Po 12 latach przerwy pod nową banderą seniorska koszykówka powróciła do Chełmna. Patrząc na wyniki Sketa Chełmno oraz zainteresowanie kibiców i sponsorów śmiało można stwierdzić, że był to powrót potrzebny.

W zeszłym roku Tadeusz Gzella wraz z zarządem ChTK "Sket” Chełmno postanowili reaktywować seniorski basket w Chełmnie.

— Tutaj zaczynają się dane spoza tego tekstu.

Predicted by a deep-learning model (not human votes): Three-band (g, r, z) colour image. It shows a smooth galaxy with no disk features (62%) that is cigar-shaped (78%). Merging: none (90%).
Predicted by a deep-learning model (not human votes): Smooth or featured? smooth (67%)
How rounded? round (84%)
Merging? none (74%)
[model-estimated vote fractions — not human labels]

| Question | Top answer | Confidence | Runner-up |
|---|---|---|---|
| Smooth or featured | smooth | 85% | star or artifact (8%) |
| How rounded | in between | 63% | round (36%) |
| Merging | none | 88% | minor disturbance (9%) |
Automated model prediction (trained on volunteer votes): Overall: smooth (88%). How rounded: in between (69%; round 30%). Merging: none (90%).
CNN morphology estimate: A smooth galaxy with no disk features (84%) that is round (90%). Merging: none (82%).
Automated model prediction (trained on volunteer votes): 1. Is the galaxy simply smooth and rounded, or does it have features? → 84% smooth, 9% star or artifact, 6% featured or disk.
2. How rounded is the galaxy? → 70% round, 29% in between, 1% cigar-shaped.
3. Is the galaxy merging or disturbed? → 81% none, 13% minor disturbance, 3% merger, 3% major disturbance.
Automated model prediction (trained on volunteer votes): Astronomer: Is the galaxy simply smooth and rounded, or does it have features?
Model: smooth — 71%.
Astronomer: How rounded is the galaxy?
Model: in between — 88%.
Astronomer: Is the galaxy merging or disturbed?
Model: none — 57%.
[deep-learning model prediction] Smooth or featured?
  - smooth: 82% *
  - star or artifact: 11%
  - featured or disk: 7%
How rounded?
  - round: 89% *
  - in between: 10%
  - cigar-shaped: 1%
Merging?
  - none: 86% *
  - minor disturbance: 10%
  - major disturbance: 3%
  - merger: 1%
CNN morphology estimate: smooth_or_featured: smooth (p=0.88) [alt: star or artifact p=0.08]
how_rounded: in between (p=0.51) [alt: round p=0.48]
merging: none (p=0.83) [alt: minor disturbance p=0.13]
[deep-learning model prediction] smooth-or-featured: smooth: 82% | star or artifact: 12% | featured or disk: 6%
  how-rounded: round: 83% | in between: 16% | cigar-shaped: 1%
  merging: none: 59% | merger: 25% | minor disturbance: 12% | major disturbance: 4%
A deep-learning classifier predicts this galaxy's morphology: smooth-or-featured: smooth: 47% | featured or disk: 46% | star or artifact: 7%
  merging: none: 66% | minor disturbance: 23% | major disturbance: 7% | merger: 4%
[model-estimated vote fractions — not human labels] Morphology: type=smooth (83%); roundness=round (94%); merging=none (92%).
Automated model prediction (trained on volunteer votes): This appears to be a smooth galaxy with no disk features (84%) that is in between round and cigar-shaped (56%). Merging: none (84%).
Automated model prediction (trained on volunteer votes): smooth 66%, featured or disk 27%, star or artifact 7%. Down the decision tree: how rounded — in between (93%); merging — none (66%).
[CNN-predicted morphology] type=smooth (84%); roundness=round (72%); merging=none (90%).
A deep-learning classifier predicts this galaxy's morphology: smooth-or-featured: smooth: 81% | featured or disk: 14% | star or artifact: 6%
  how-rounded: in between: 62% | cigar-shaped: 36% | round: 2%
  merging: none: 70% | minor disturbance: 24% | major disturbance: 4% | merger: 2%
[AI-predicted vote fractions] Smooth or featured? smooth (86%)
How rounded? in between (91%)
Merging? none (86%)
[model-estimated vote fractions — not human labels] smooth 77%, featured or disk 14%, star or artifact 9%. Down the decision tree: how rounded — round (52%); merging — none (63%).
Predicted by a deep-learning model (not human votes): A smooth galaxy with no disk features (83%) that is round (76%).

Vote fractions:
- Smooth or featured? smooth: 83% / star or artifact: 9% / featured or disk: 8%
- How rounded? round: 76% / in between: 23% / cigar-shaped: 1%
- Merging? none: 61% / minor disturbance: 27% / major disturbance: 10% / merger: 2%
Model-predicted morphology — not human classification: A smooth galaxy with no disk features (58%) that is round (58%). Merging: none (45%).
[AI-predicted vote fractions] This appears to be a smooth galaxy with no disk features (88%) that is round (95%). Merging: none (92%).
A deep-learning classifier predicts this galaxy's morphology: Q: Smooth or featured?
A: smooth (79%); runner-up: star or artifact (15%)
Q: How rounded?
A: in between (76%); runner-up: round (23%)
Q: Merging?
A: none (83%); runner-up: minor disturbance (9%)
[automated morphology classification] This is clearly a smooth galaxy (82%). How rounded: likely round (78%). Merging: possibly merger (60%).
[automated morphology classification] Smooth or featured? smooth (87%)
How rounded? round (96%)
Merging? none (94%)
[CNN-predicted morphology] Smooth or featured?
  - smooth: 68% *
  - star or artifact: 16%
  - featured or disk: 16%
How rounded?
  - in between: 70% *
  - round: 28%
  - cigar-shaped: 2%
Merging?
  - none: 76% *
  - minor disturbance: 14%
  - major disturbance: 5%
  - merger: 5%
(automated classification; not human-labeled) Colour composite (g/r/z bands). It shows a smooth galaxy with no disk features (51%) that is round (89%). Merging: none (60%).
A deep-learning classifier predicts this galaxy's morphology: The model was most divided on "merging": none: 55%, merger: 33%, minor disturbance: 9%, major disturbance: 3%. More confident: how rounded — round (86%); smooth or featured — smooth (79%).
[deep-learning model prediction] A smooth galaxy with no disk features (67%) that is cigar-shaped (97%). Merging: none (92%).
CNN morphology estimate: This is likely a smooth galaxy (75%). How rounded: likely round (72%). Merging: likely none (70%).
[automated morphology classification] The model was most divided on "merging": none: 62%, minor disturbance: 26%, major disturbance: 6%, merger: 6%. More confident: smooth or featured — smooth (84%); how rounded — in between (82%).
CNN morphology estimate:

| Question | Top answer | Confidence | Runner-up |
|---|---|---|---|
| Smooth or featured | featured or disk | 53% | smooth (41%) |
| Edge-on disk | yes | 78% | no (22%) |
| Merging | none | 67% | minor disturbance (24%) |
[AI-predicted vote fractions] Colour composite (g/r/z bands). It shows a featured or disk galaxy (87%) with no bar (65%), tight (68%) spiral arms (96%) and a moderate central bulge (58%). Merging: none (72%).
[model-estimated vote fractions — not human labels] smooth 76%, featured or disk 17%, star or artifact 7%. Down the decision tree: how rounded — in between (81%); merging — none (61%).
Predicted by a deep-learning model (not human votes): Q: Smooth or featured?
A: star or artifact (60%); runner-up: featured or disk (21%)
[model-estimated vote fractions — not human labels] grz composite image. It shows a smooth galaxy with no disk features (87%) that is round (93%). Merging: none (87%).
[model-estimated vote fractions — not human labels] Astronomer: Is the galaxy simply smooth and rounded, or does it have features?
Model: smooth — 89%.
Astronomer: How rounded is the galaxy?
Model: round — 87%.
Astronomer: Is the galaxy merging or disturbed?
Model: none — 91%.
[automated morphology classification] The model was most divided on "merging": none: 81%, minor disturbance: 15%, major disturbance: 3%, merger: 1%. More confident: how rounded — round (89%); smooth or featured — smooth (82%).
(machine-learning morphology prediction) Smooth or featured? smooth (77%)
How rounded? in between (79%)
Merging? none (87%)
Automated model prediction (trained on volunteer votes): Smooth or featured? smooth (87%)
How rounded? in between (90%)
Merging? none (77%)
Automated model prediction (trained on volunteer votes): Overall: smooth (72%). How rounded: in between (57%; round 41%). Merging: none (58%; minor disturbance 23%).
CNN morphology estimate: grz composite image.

- Dorosła koszykówka ostatnio gościła u nas w 1997 roku - przypomina trener Tadeusz Gzella. - Graliśmy pod szyldem CHKK Chełmno. Potem przeniosłem się z zawodnikami do Polpaku Świecie. W zeszłym roku podjęliśmy się próby odbudowy i dziś mogę powiedzieć, że był to słuszny krok.

Drużynę Sketa oparto na zawodnikach grających w Chełmińskiej Lidze Koszykówki tj.: Patryk Brzóskowski, Daniel Więdłocha, Michał Ratowski, Damian Strzelecki, Marcin Kaczmarek, Łukasz Łowicki, Michał Schreiber, Dawid Rudnik. Skład uzupełnili wychowankowie Tadeusza Gzelli ze Świecia.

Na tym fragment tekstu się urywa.